Replace every "mm" with "inch" in the records from the start up to and including the line with "v(0, -47.67) *", and write those lines out again with nothing else changed.

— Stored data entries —
----
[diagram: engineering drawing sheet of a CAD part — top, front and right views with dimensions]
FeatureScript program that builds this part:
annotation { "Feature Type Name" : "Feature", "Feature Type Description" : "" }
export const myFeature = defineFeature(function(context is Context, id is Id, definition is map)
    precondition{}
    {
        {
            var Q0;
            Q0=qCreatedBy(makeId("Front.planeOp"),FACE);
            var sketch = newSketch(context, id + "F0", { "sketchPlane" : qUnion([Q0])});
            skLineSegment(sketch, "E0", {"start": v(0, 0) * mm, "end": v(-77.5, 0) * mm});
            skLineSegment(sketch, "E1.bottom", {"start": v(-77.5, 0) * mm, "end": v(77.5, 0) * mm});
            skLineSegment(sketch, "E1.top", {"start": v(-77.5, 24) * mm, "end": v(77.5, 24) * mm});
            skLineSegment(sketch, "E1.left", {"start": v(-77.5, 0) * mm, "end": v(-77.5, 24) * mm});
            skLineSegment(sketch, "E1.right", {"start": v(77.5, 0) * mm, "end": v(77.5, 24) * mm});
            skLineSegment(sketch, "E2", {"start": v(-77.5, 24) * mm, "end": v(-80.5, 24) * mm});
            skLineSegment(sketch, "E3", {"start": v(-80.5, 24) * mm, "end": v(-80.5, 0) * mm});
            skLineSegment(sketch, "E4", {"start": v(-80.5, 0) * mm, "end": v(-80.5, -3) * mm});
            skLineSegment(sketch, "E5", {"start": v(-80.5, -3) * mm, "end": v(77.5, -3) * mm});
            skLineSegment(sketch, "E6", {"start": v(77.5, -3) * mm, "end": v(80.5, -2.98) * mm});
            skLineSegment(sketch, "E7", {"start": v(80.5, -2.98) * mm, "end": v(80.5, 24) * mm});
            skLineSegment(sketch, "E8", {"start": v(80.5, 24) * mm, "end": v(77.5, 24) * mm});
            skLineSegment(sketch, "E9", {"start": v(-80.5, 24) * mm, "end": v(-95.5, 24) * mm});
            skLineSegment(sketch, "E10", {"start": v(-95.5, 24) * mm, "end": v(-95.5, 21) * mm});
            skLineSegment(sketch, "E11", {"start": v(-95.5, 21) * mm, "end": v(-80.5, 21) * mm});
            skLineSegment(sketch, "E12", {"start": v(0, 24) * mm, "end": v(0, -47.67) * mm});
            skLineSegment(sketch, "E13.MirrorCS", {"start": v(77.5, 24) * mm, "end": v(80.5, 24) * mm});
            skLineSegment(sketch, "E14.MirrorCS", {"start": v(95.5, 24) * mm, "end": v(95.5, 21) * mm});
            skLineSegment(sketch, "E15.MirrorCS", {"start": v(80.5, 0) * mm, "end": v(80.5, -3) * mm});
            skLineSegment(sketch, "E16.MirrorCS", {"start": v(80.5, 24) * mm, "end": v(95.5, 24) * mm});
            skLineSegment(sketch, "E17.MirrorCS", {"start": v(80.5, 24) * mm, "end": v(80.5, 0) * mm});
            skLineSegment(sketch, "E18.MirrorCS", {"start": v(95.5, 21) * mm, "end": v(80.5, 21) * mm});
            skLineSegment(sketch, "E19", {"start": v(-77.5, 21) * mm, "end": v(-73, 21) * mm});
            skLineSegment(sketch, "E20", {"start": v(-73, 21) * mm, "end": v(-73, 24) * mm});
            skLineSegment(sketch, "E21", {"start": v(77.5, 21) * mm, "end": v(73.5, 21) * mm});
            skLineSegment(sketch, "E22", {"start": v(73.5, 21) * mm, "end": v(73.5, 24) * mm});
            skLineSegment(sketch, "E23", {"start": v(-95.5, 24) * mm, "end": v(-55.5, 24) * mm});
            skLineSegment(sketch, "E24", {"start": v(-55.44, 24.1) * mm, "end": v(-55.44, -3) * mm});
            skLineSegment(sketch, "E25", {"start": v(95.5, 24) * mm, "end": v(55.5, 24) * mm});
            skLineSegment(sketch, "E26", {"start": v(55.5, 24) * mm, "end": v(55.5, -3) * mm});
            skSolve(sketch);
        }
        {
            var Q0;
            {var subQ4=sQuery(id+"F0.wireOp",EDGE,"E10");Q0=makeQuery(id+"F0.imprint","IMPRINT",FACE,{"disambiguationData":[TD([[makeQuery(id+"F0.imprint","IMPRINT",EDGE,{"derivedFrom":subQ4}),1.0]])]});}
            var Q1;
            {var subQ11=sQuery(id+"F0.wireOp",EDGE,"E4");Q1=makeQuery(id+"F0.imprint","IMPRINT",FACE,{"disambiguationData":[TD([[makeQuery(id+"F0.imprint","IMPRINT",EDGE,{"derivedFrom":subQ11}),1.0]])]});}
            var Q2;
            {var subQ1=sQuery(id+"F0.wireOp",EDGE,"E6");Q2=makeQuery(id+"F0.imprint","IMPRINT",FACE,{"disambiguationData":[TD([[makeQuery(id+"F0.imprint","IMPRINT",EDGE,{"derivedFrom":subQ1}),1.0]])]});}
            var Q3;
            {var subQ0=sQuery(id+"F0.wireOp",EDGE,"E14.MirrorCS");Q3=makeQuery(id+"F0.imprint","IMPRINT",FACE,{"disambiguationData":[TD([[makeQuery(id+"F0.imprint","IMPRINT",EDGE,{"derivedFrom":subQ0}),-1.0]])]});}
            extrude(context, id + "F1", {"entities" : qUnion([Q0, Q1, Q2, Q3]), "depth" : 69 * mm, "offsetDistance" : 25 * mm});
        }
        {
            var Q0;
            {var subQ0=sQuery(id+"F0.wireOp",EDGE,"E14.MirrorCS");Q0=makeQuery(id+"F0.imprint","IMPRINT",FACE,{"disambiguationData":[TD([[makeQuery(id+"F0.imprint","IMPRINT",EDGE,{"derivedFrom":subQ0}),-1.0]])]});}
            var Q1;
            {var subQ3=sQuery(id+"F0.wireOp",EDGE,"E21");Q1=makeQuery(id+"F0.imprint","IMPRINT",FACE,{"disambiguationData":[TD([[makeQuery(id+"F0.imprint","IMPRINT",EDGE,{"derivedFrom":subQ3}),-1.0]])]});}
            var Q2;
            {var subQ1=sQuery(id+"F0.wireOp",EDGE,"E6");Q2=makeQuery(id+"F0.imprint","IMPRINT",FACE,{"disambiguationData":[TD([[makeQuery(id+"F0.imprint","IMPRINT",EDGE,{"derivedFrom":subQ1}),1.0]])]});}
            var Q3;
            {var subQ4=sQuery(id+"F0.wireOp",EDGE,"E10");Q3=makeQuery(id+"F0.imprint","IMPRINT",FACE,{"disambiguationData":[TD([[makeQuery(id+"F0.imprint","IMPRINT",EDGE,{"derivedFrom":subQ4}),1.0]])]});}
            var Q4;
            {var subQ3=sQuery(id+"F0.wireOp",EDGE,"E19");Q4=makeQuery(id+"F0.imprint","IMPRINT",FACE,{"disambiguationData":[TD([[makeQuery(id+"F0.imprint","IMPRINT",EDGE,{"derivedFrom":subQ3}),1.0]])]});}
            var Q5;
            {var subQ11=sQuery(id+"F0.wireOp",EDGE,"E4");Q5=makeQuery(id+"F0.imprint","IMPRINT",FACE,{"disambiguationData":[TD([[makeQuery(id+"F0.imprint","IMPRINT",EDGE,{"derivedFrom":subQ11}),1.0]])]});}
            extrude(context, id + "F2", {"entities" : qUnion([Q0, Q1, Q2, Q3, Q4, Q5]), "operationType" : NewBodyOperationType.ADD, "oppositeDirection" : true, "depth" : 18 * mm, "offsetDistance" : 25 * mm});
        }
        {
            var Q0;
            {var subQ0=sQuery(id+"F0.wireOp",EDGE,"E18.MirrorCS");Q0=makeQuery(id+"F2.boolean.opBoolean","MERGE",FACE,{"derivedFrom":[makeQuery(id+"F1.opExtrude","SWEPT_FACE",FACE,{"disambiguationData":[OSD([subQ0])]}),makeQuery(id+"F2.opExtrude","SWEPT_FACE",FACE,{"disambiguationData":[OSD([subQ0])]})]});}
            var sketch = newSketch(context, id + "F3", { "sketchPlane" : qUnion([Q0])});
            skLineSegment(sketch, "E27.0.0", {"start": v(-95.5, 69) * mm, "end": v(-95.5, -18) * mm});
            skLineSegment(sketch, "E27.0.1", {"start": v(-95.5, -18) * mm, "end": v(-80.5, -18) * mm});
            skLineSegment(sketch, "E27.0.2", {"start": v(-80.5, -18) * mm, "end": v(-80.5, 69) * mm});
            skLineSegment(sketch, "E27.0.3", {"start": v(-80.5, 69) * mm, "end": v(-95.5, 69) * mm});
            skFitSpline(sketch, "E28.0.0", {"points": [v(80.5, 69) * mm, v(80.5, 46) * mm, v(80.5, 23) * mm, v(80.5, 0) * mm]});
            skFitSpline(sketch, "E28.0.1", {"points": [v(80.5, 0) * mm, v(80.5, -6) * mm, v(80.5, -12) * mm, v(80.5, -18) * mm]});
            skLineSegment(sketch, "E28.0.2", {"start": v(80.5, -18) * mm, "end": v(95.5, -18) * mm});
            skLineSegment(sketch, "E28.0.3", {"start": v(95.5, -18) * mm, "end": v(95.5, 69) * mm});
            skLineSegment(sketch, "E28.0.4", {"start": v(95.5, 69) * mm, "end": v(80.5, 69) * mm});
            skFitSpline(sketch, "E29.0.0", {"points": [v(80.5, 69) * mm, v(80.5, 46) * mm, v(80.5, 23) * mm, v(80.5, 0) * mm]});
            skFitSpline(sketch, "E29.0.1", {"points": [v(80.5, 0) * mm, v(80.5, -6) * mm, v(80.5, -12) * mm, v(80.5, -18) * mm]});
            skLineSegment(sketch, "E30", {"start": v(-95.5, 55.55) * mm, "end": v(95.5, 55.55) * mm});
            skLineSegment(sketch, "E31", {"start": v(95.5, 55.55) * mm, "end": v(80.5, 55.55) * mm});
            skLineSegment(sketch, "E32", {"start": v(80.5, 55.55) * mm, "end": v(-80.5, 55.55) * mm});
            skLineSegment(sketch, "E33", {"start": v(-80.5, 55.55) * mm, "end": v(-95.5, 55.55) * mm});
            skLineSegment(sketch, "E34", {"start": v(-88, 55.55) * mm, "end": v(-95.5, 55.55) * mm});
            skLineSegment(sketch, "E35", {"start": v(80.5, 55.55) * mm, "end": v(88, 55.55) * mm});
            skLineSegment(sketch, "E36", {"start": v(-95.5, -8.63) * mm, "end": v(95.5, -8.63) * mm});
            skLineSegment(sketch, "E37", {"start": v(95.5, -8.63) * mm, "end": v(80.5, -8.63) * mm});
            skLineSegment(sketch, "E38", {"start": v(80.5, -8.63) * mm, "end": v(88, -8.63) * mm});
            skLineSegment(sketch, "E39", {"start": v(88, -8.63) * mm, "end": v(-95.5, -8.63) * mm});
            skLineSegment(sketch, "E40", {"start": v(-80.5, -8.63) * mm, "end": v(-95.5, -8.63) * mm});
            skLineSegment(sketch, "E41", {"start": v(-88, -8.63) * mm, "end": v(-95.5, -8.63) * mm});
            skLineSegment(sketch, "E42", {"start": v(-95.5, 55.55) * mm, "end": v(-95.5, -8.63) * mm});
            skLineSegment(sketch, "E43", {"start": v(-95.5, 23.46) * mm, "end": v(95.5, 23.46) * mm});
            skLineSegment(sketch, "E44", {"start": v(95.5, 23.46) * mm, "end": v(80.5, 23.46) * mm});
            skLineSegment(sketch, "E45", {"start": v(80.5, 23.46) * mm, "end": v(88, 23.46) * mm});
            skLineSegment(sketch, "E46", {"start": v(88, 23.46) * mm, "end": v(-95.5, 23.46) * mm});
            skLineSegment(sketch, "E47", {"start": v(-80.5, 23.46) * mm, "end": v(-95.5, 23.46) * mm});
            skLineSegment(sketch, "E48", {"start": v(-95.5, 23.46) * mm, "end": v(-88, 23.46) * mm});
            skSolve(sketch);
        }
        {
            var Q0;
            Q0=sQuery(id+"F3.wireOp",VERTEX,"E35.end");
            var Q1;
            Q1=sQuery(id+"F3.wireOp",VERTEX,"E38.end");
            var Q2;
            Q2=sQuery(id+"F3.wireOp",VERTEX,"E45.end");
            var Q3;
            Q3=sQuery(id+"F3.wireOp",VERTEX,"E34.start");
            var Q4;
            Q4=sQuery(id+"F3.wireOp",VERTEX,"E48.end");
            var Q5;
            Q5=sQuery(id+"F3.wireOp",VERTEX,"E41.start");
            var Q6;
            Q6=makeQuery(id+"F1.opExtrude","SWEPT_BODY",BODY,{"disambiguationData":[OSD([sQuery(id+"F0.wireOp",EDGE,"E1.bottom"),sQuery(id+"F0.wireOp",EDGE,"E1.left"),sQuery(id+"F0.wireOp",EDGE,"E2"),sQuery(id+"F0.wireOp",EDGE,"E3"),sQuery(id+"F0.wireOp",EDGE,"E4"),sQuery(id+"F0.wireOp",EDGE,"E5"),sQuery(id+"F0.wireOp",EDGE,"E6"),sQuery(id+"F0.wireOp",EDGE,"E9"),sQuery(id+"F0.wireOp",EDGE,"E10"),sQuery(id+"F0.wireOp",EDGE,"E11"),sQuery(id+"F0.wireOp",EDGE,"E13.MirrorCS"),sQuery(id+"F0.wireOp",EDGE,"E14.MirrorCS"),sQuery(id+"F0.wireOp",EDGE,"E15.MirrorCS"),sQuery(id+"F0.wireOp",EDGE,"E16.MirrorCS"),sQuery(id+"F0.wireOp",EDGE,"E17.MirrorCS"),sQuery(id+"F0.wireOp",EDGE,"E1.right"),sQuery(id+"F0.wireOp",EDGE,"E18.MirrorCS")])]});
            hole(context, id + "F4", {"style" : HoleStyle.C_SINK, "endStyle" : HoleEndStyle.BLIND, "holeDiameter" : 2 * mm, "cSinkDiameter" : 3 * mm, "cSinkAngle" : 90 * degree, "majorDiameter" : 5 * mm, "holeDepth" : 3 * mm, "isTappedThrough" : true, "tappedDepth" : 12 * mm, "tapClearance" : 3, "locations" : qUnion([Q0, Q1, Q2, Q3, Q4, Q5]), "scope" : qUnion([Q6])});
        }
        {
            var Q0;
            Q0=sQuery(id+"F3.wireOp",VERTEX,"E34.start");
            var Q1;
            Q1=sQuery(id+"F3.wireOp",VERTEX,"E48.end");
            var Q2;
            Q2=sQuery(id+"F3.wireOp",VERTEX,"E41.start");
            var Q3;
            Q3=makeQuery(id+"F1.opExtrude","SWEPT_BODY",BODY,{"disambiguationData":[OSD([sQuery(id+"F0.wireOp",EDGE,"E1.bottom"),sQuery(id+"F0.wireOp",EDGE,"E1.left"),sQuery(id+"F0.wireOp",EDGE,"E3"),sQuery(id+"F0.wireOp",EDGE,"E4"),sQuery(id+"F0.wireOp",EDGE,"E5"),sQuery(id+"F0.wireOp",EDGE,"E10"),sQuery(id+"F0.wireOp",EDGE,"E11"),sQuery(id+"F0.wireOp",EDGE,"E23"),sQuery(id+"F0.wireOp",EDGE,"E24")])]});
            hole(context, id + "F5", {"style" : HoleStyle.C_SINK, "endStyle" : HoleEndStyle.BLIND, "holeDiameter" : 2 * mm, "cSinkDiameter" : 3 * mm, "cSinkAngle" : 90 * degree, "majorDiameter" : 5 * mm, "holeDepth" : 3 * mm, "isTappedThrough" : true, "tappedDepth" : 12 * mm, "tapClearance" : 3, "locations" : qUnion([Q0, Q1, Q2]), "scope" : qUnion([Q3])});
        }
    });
----
— RESULT —
[diagram: engineering drawing sheet of a CAD part — top, front and right views with dimensions]
FeatureScript program that builds this part:
annotation { "Feature Type Name" : "Feature", "Feature Type Description" : "" }
export const myFeature = defineFeature(function(context is Context, id is Id, definition is map)
    precondition{}
    {
        {
            var Q0;
            Q0=qCreatedBy(makeId("Front.planeOp"),FACE);
            var sketch = newSketch(context, id + "F0", { "sketchPlane" : qUnion([Q0])});
            skLineSegment(sketch, "E0", {"start": v(0, 0) * inch, "end": v(-77.5, 0) * inch});
            skLineSegment(sketch, "E1.bottom", {"start": v(-77.5, 0) * inch, "end": v(77.5, 0) * inch});
            skLineSegment(sketch, "E1.top", {"start": v(-77.5, 24) * inch, "end": v(77.5, 24) * inch});
            skLineSegment(sketch, "E1.left", {"start": v(-77.5, 0) * inch, "end": v(-77.5, 24) * inch});
            skLineSegment(sketch, "E1.right", {"start": v(77.5, 0) * inch, "end": v(77.5, 24) * inch});
            skLineSegment(sketch, "E2", {"start": v(-77.5, 24) * inch, "end": v(-80.5, 24) * inch});
            skLineSegment(sketch, "E3", {"start": v(-80.5, 24) * inch, "end": v(-80.5, 0) * inch});
            skLineSegment(sketch, "E4", {"start": v(-80.5, 0) * inch, "end": v(-80.5, -3) * inch});
            skLineSegment(sketch, "E5", {"start": v(-80.5, -3) * inch, "end": v(77.5, -3) * inch});
            skLineSegment(sketch, "E6", {"start": v(77.5, -3) * inch, "end": v(80.5, -2.98) * inch});
            skLineSegment(sketch, "E7", {"start": v(80.5, -2.98) * inch, "end": v(80.5, 24) * inch});
            skLineSegment(sketch, "E8", {"start": v(80.5, 24) * inch, "end": v(77.5, 24) * inch});
            skLineSegment(sketch, "E9", {"start": v(-80.5, 24) * inch, "end": v(-95.5, 24) * inch});
            skLineSegment(sketch, "E10", {"start": v(-95.5, 24) * inch, "end": v(-95.5, 21) * inch});
            skLineSegment(sketch, "E11", {"start": v(-95.5, 21) * inch, "end": v(-80.5, 21) * inch});
            skLineSegment(sketch, "E12", {"start": v(0, 24) * inch, "end": v(0, -47.67) * inch});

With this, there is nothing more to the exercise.